> TASK GOAL: Look below for the line holding "а) обеспечение рационального" and the line holding "в) обеспечение внутрисменных". Transcribe exactly those lines and all lines between them, nothing more.

** Opening EXERCISE DATA block **

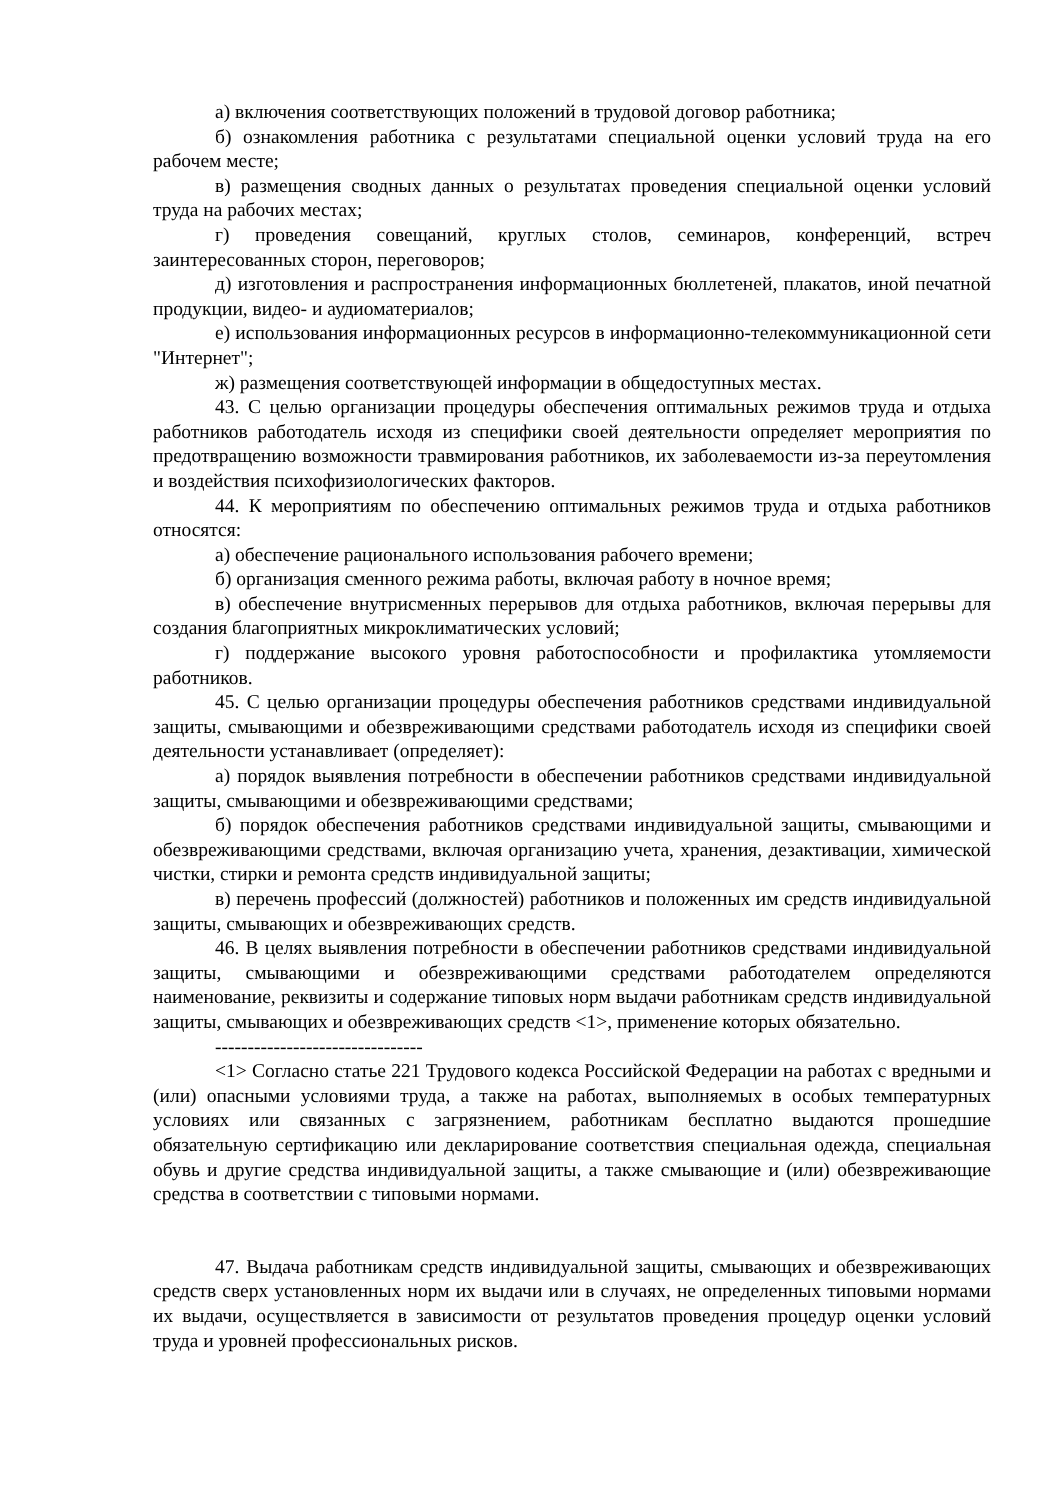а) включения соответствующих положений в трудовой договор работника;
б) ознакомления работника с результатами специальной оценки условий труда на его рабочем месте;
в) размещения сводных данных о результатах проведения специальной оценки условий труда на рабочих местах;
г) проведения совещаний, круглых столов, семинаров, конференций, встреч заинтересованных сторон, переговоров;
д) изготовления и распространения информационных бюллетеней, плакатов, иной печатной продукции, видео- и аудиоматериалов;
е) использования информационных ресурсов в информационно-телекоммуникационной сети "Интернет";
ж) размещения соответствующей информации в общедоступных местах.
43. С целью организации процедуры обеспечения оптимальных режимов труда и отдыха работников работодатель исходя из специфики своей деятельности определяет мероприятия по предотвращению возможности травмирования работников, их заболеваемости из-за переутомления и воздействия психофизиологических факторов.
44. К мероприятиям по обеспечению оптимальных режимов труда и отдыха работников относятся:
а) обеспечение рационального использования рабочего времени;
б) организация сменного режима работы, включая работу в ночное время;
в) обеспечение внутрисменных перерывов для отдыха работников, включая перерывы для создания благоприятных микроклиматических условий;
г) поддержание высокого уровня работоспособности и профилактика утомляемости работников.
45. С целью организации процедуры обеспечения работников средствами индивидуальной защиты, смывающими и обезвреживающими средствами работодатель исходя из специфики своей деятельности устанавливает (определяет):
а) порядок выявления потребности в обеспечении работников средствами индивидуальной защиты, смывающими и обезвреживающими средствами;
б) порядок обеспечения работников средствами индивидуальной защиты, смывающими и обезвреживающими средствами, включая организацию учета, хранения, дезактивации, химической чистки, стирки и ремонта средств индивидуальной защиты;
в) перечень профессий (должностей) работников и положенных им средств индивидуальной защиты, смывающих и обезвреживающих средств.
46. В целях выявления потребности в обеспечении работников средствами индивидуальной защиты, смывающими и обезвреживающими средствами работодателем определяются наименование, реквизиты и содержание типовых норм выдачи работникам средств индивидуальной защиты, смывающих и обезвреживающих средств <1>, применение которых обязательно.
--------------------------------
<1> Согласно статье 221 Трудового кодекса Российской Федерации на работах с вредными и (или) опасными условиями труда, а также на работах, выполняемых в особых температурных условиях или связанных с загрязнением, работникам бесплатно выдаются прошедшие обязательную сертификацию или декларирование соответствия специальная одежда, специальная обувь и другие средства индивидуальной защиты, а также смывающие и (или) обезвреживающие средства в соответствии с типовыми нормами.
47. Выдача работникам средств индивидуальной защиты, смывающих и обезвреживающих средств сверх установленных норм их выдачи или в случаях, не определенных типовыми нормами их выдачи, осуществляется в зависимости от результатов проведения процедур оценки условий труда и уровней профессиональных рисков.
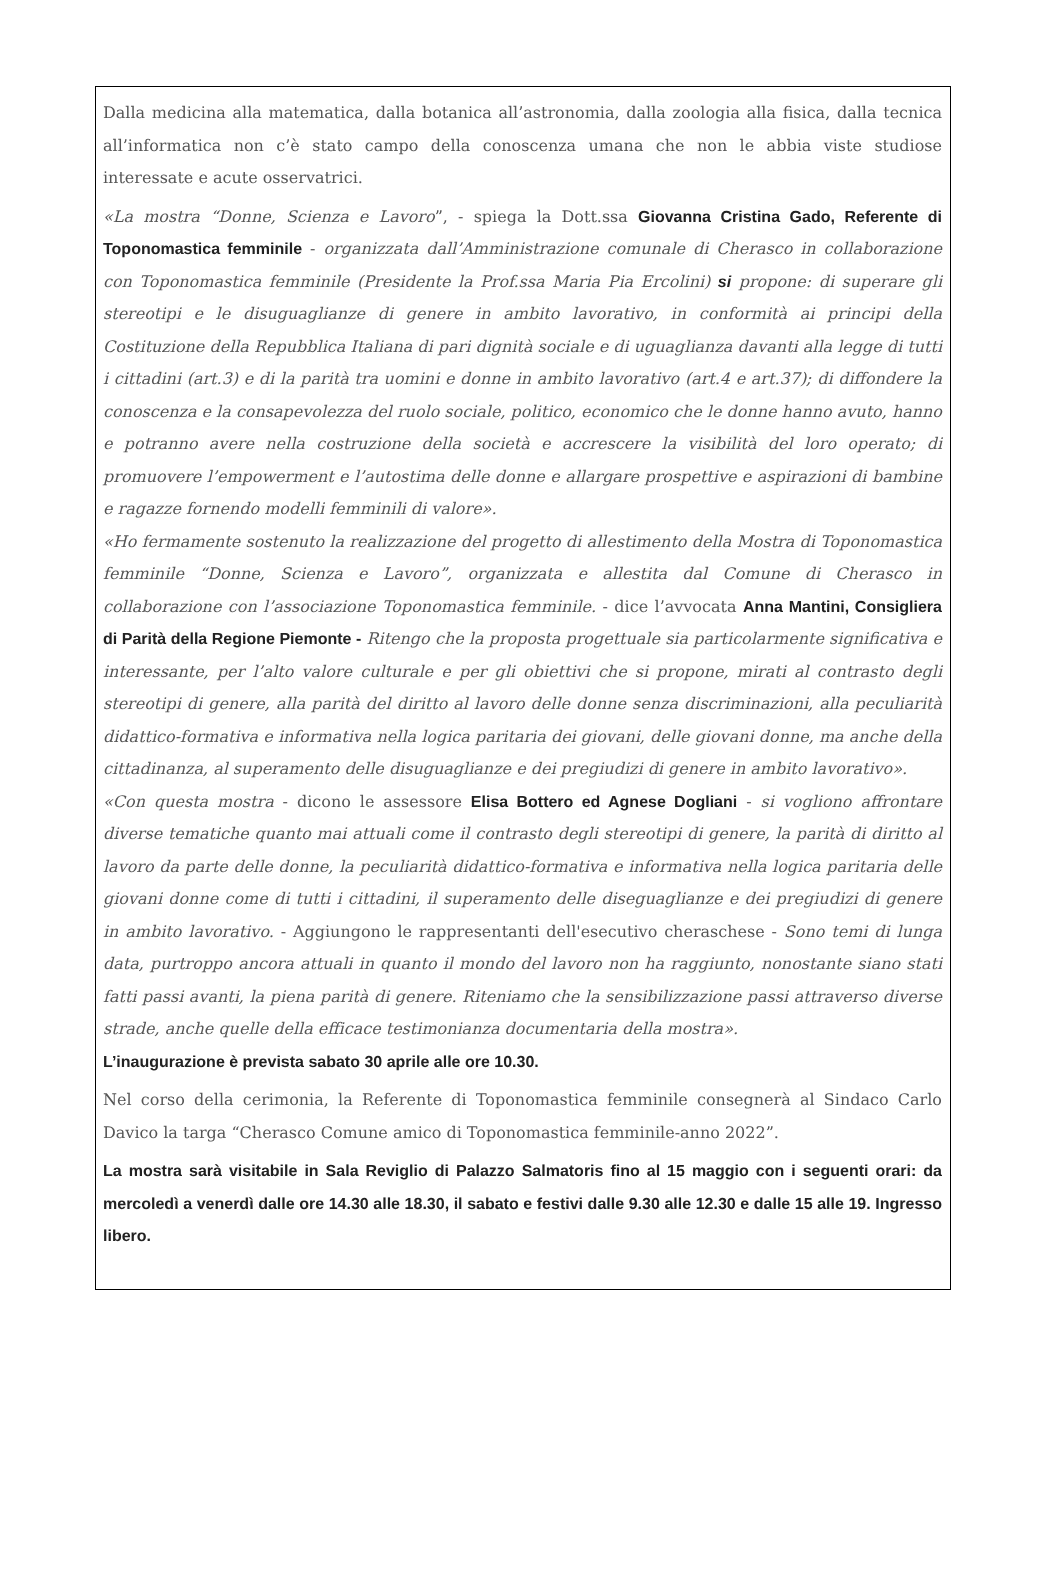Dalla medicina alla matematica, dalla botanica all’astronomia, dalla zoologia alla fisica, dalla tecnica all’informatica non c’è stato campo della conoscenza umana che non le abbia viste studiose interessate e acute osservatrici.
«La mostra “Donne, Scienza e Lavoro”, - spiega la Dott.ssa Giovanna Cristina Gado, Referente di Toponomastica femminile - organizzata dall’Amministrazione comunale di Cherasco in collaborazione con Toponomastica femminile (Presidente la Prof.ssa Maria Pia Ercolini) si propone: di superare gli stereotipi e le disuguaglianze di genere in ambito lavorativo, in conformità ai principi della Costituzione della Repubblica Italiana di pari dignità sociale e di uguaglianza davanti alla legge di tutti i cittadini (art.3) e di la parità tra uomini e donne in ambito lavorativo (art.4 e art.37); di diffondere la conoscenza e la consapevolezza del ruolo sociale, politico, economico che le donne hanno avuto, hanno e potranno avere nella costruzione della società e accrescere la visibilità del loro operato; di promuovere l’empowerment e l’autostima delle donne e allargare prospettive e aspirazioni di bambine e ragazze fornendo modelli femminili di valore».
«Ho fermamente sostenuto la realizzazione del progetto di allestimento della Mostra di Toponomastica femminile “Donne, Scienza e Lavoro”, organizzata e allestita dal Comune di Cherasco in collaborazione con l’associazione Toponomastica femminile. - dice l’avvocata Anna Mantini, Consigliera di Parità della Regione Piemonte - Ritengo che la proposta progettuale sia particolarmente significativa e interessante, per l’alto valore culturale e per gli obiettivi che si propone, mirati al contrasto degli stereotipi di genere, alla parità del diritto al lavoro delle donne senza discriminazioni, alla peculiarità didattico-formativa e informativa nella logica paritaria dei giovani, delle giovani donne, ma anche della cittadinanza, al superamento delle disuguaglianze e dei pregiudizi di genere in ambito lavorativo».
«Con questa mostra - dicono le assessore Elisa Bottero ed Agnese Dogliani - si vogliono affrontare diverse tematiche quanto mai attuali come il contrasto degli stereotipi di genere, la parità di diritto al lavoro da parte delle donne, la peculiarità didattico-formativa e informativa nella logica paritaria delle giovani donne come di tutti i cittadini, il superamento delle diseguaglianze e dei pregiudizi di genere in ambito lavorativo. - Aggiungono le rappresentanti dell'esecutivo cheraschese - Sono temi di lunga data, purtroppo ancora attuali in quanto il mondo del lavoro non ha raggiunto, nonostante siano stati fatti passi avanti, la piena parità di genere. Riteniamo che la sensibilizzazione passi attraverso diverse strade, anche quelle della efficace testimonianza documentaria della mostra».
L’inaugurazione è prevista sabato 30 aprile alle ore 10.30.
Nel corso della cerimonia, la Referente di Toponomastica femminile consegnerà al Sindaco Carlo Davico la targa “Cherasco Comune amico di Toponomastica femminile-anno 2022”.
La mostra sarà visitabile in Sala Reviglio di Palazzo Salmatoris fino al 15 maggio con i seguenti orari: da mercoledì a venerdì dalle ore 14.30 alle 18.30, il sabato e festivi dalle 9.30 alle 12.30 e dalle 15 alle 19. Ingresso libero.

** Closing EXERCISE DATA block **

> SOLUTION:
а) обеспечение рационального использования рабочего времени;
б) организация сменного режима работы, включая работу в ночное время;
в) обеспечение внутрисменных перерывов для отдыха работников, включая перерывы для создания благоприятных микроклиматических условий;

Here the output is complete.